### What the task requires
I need the number of lines in the data that contain the word "linejoin", and nothing beyond it.

### Records from a collection
◆ ◆ ◆ ◆

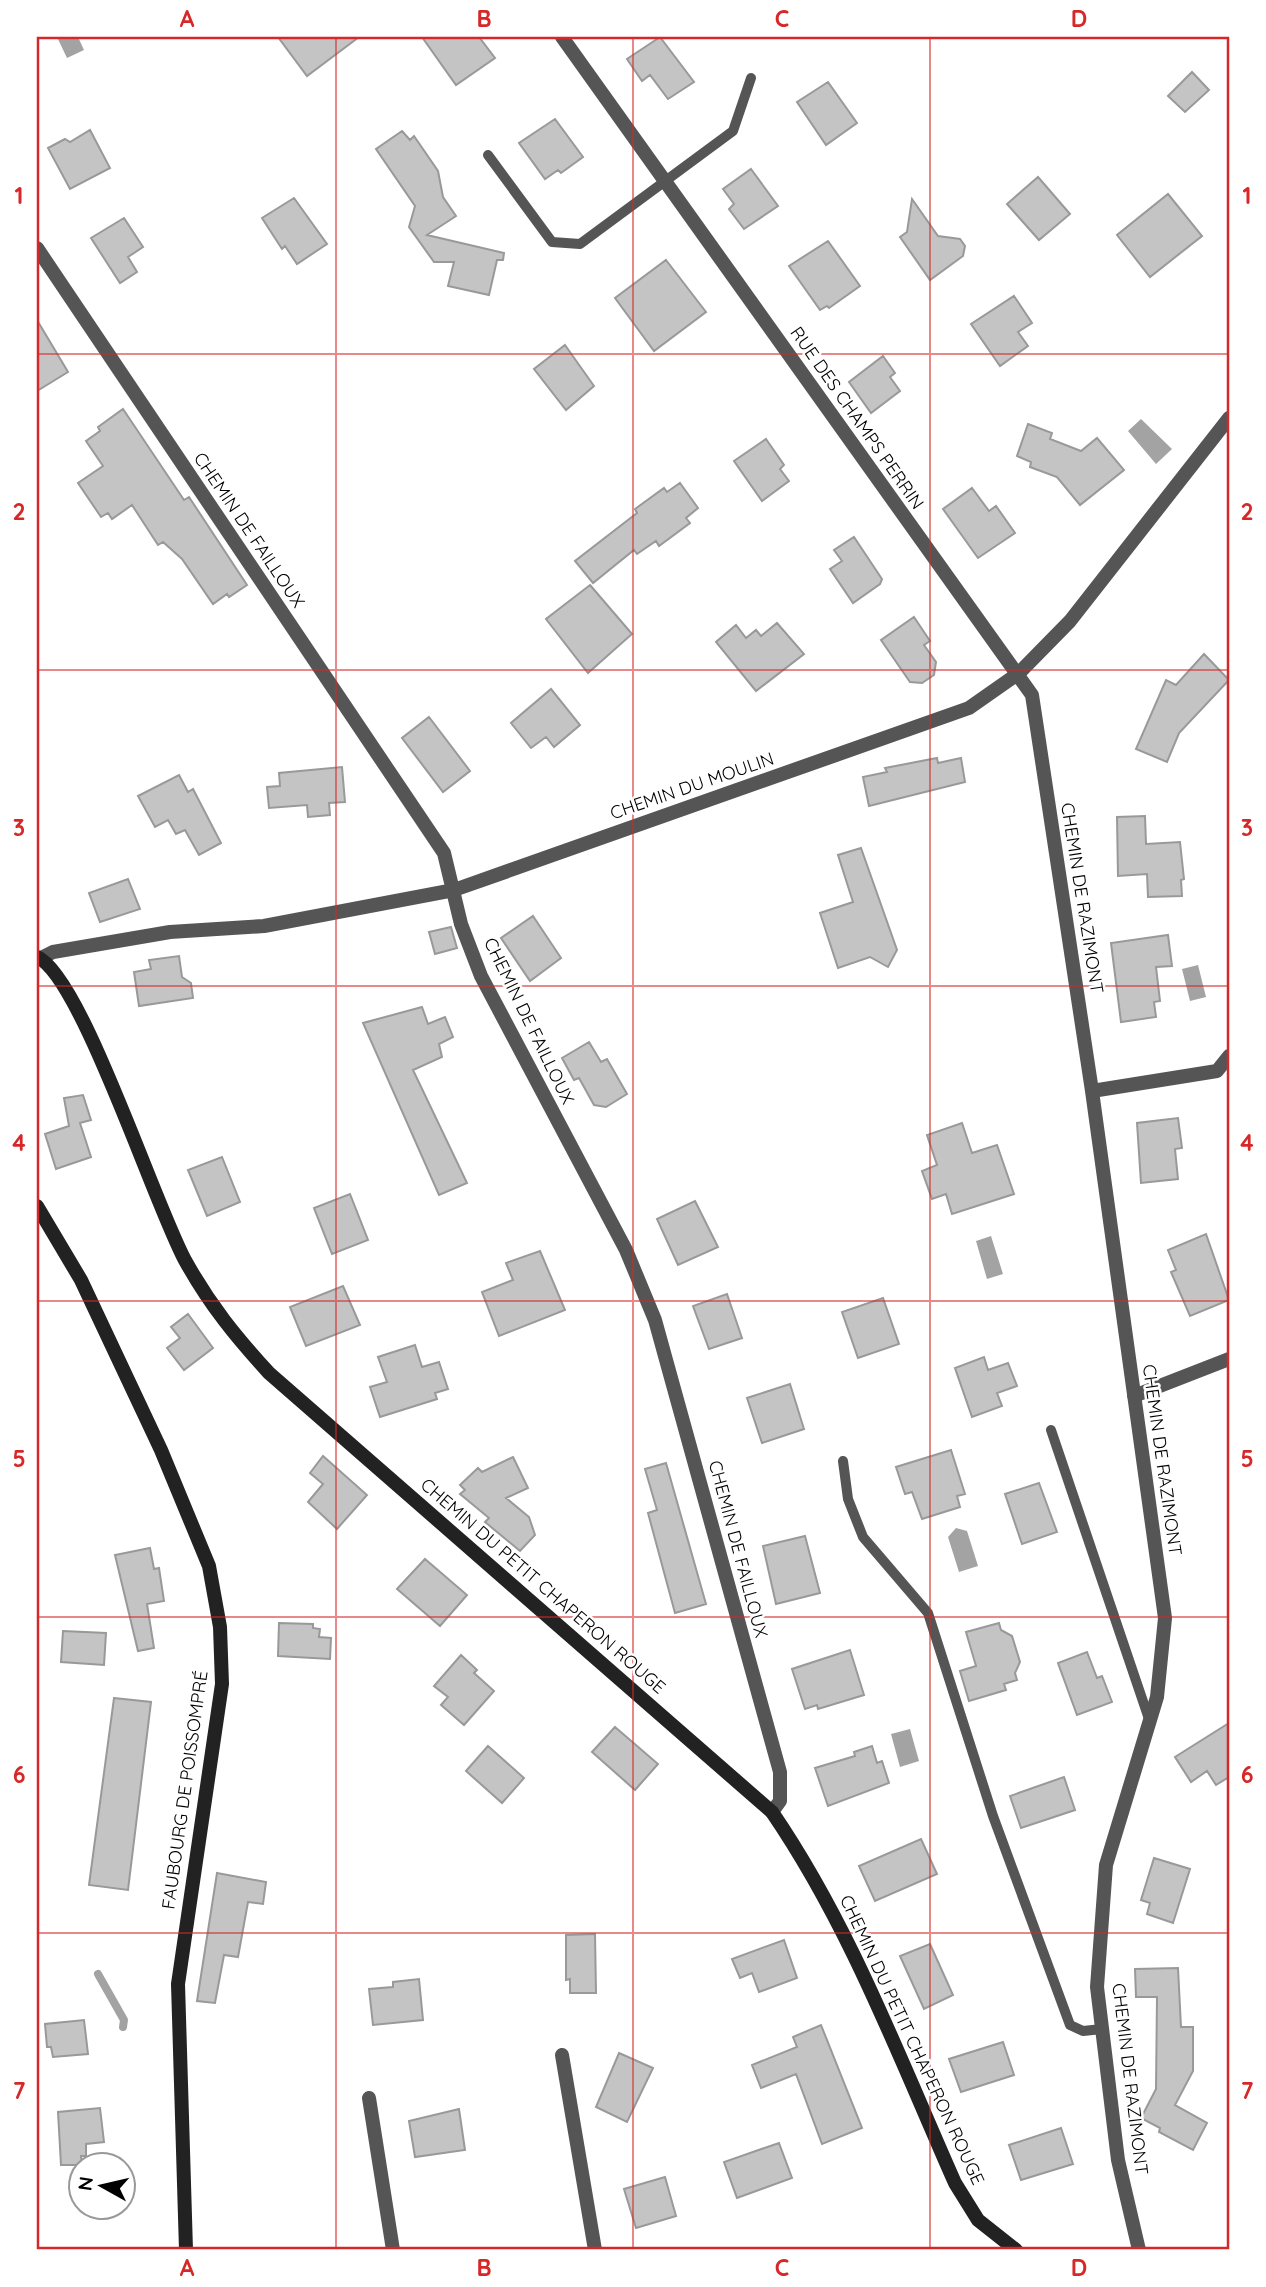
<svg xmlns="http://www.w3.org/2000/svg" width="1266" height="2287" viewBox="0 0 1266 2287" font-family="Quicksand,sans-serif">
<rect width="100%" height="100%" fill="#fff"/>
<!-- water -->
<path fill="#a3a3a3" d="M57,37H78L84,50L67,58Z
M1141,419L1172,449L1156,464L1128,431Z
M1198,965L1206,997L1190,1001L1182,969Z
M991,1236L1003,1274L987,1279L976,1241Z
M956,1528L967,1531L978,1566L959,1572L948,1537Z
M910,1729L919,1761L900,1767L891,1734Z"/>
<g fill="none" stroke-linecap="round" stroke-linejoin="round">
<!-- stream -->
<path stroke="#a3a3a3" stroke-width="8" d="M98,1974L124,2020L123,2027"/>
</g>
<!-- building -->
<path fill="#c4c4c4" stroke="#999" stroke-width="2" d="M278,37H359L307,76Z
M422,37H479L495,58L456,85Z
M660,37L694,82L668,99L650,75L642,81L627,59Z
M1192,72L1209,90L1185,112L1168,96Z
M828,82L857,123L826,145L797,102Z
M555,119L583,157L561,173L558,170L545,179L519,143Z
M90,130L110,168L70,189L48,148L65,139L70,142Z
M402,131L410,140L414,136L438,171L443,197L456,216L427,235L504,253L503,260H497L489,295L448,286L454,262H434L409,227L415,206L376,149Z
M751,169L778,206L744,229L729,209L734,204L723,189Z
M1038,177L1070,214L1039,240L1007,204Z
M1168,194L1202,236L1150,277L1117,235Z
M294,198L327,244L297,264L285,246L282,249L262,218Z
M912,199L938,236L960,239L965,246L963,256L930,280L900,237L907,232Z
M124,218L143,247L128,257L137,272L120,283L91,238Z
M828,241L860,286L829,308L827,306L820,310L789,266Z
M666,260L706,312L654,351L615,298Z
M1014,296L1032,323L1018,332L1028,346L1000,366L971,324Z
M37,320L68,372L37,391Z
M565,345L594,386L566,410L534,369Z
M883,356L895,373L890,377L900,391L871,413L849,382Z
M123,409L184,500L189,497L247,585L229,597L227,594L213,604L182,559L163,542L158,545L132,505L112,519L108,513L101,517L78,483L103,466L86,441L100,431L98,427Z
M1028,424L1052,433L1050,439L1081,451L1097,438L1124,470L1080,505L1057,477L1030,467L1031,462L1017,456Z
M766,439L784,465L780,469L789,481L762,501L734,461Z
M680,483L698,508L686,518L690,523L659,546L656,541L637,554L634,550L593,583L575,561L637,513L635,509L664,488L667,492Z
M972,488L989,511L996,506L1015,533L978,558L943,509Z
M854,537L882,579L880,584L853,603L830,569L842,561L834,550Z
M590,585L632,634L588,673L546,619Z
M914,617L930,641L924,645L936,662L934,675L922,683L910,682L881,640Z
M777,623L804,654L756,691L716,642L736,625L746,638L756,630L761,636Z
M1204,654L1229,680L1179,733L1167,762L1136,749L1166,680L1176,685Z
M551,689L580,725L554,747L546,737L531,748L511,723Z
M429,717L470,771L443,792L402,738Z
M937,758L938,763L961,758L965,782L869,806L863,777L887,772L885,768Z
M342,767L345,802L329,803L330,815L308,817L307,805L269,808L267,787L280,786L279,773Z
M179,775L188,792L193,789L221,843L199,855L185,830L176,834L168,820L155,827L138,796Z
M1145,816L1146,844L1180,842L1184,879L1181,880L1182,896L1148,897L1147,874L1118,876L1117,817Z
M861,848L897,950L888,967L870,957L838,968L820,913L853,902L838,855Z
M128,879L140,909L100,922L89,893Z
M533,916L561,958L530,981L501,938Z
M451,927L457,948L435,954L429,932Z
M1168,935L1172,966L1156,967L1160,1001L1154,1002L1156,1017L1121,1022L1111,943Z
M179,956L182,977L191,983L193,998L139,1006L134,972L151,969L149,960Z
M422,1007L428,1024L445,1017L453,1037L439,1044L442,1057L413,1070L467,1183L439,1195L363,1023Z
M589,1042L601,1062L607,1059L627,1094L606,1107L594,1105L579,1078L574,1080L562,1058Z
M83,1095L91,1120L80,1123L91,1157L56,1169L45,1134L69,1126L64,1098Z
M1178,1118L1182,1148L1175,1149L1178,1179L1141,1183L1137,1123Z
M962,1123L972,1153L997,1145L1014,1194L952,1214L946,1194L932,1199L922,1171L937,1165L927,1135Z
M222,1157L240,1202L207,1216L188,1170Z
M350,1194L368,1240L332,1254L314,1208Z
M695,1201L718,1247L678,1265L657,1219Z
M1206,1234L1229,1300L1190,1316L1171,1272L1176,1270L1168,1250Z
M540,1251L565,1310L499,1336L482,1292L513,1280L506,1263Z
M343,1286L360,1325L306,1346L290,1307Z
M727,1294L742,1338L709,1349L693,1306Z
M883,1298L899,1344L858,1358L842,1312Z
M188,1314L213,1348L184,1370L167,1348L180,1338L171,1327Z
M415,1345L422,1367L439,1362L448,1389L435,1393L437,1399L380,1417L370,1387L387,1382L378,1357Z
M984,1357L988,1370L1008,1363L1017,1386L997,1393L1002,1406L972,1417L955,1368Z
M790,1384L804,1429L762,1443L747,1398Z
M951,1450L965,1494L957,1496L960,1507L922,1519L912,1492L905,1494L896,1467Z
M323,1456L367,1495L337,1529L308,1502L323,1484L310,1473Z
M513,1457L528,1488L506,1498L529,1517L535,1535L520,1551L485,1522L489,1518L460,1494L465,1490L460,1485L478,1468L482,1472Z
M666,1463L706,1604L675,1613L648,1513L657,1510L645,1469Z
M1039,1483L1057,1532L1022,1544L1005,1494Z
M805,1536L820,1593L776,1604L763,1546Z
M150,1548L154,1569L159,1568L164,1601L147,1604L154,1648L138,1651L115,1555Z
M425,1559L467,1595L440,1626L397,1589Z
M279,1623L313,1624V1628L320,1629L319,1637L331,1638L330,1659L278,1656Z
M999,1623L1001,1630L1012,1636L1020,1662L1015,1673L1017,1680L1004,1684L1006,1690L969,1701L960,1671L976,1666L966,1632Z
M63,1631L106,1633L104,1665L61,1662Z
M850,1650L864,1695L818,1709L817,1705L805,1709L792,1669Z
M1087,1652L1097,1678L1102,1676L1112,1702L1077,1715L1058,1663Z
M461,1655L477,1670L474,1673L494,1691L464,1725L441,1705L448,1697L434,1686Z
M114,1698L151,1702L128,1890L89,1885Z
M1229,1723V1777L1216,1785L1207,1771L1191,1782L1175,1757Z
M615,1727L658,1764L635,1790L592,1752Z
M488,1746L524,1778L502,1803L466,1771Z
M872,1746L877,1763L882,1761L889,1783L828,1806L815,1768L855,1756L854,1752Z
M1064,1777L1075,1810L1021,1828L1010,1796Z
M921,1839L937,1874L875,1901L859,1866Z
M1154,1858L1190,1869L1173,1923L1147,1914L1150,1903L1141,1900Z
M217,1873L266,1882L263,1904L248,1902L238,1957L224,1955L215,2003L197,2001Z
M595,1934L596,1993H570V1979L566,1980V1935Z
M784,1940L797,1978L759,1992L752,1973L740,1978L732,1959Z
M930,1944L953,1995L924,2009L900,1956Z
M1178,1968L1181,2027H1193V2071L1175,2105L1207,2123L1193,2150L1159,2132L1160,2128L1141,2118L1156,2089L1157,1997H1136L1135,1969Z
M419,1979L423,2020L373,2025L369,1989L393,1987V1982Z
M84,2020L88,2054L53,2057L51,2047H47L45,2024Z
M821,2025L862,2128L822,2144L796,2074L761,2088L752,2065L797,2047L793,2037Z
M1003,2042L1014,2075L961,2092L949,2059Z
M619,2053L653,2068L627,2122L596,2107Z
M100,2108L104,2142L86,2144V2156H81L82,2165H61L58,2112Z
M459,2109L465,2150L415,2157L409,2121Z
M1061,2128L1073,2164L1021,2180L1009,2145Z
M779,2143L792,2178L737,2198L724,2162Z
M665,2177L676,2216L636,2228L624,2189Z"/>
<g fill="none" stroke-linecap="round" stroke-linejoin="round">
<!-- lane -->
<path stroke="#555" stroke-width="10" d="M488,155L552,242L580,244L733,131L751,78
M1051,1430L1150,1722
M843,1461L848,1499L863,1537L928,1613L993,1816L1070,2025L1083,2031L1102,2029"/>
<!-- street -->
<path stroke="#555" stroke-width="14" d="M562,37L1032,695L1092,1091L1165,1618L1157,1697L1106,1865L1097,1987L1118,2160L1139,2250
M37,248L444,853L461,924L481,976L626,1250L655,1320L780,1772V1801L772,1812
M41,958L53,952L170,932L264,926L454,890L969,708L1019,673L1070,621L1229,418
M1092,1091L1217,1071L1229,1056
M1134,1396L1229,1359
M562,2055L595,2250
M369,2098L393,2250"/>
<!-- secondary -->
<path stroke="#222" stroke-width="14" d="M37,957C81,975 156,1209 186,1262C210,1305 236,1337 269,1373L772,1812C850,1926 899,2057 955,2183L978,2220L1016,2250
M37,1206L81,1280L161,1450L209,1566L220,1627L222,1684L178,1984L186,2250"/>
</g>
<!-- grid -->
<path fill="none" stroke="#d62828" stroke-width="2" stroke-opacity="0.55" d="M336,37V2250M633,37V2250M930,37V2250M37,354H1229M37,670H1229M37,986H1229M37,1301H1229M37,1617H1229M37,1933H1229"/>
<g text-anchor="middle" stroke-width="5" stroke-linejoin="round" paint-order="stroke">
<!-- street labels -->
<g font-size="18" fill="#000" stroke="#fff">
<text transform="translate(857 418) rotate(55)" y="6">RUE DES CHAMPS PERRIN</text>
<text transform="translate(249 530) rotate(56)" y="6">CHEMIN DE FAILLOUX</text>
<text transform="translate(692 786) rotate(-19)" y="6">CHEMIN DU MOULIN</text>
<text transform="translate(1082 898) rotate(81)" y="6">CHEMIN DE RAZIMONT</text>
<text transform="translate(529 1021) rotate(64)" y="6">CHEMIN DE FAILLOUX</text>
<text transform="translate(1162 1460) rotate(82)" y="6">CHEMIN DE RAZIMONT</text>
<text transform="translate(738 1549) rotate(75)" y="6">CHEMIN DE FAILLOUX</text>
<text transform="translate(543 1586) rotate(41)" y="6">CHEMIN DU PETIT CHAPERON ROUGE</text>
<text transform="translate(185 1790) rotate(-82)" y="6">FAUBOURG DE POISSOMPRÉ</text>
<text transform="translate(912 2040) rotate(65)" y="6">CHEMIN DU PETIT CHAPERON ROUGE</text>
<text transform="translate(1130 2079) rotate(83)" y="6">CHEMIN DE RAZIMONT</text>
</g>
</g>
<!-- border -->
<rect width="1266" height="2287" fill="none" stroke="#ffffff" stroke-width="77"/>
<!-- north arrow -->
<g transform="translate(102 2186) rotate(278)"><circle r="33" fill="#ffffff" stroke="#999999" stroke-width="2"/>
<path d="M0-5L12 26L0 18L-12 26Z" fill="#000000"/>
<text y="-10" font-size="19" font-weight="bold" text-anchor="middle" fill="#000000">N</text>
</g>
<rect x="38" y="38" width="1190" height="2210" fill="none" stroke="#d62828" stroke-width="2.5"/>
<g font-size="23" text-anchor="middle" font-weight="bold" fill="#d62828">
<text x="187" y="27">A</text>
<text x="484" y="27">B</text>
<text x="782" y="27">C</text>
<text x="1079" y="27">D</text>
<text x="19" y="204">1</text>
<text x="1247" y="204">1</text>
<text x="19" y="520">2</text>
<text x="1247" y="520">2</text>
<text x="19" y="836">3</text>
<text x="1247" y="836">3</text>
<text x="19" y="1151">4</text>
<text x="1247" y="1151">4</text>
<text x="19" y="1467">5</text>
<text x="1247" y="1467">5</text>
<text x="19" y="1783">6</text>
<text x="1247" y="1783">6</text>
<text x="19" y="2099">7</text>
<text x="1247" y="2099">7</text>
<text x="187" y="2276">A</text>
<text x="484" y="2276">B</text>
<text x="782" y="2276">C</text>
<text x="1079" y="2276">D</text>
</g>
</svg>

◆ ◆ ◆ ◆

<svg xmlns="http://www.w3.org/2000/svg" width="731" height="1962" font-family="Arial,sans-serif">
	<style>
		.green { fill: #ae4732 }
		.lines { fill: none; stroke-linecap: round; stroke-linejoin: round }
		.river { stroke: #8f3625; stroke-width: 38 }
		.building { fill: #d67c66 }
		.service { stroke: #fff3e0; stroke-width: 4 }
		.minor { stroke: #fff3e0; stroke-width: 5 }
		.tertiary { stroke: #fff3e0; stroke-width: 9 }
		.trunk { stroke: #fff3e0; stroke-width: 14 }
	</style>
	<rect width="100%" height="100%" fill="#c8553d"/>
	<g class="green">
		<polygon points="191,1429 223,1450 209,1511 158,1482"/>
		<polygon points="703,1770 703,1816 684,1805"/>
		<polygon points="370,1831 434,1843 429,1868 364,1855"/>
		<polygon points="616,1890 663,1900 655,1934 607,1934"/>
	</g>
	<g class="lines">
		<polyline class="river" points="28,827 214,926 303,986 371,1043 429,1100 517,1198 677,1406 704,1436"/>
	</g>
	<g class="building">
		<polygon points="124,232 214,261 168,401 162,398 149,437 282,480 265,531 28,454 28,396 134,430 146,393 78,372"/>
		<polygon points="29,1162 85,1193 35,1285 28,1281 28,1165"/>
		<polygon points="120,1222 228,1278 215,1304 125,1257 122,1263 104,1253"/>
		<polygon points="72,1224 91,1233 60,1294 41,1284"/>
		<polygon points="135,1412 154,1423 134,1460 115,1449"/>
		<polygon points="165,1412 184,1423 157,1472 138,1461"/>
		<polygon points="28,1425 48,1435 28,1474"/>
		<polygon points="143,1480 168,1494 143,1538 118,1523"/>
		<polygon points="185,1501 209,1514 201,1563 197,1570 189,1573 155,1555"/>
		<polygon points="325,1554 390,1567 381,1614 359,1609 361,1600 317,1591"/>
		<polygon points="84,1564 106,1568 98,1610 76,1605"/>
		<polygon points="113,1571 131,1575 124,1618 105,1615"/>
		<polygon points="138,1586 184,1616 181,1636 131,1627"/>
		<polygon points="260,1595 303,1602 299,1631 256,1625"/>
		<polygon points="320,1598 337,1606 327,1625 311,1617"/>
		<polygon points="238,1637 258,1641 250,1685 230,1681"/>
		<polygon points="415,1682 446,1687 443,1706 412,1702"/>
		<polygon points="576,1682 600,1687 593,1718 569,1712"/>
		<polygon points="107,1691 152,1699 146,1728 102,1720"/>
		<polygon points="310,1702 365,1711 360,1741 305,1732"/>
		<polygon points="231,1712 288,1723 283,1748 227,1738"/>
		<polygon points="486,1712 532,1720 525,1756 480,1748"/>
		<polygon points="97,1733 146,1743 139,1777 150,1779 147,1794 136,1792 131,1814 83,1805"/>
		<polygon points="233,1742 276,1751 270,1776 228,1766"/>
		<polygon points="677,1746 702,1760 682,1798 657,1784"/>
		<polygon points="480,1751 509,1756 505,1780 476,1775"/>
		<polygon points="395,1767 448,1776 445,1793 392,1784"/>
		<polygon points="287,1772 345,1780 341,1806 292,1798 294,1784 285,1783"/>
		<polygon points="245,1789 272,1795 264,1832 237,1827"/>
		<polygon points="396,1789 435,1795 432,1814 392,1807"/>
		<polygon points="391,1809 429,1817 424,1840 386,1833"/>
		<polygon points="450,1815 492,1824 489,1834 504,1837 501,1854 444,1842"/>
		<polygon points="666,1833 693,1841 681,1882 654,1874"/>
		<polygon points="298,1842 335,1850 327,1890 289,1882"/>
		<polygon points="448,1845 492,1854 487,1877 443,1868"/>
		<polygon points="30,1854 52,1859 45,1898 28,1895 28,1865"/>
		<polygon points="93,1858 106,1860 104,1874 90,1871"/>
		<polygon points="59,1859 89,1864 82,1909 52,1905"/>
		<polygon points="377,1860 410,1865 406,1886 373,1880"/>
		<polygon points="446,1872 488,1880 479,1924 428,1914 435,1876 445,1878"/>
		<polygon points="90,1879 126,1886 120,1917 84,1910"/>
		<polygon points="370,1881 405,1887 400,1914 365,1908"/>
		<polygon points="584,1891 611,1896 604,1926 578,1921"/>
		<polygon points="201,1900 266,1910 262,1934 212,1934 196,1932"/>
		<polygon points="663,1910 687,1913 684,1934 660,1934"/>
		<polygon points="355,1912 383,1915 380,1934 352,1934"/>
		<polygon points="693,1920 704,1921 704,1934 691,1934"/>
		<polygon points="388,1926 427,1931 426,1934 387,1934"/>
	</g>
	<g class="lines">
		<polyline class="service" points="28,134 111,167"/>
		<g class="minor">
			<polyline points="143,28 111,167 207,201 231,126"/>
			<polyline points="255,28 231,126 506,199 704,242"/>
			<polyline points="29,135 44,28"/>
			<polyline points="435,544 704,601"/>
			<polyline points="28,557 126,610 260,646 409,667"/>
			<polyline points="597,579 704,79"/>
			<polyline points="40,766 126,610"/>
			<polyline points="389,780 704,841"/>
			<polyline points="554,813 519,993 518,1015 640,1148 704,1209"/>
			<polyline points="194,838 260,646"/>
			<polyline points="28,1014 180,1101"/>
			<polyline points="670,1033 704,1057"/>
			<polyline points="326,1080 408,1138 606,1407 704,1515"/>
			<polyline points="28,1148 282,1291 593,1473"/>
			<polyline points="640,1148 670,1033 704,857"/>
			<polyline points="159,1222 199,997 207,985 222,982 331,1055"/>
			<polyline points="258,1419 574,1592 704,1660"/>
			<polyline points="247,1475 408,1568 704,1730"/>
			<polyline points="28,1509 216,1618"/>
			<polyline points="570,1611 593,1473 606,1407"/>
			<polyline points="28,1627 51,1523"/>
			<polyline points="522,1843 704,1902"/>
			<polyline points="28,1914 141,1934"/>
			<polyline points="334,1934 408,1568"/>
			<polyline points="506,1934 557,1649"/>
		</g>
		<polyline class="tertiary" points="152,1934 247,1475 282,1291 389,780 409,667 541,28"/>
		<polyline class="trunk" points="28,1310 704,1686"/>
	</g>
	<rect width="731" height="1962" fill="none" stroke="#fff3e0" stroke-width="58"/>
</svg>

◆ ◆ ◆ ◆

### Completed task
4